Distributed¶
Wrap a tuple loss or miner with these when using PyTorch's DistributedDataParallel (i.e. multiprocessing).
DistributedLossWrapper¶
utils.distributed.DistributedLossWrapper(loss, efficient=False)
Parameters:
- loss: The loss function to wrap
- efficient:
True
: each process uses its own embeddings for anchors, and the gathered embeddings for positives/negatives. Gradients will not be equal to those in non-distributed code, but the benefit is reduced memory and faster training.False
: each process uses gathered embeddings for both anchors and positives/negatives. Gradients will be equal to those in non-distributed code, but at the cost of doing unnecessary operations (i.e. doing computations where both anchors and positives/negatives have no gradient).
Example usage:
from pytorch_metric_learning import losses
from pytorch_metric_learning.utils import distributed as pml_dist
loss_func = losses.ContrastiveLoss()
loss_func = pml_dist.DistributedLossWrapper(loss_func)

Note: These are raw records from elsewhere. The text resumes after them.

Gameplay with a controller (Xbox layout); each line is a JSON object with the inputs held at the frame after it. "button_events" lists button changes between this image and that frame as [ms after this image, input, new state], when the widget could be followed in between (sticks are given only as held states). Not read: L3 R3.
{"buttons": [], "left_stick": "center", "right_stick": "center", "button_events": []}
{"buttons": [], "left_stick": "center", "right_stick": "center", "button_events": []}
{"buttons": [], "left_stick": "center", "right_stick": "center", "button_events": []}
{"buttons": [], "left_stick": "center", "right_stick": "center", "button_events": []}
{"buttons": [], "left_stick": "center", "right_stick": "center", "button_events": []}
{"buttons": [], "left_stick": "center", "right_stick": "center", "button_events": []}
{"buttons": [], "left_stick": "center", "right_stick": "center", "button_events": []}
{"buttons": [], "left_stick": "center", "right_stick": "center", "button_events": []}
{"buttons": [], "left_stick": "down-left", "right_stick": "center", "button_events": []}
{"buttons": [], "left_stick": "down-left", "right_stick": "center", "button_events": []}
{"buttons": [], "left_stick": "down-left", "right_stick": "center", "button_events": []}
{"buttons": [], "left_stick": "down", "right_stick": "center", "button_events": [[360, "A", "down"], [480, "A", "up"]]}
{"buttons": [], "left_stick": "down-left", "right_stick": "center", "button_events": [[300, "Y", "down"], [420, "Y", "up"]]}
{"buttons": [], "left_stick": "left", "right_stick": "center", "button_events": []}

# in each process during training
loss = loss_func(embeddings, labels)
DistributedMinerWrapper¶
utils.distributed.DistributedMinerWrapper(miner, efficient=False)
Parameters:
- miner: The miner to wrap
- efficient: If your distributed loss function has
efficient=True
then you must also set the distributed miner'sefficient
to True.
Example usage:
from pytorch_metric_learning import miners
from pytorch_metric_learning.utils import distributed as pml_dist
miner = miners.MultiSimilarityMiner()
miner = pml_dist.DistributedMinerWrapper(miner)
# in each process
tuples = miner(embeddings, labels)
# pass into a DistributedLossWrapper
loss = loss_func(embeddings, labels, indices_tuple)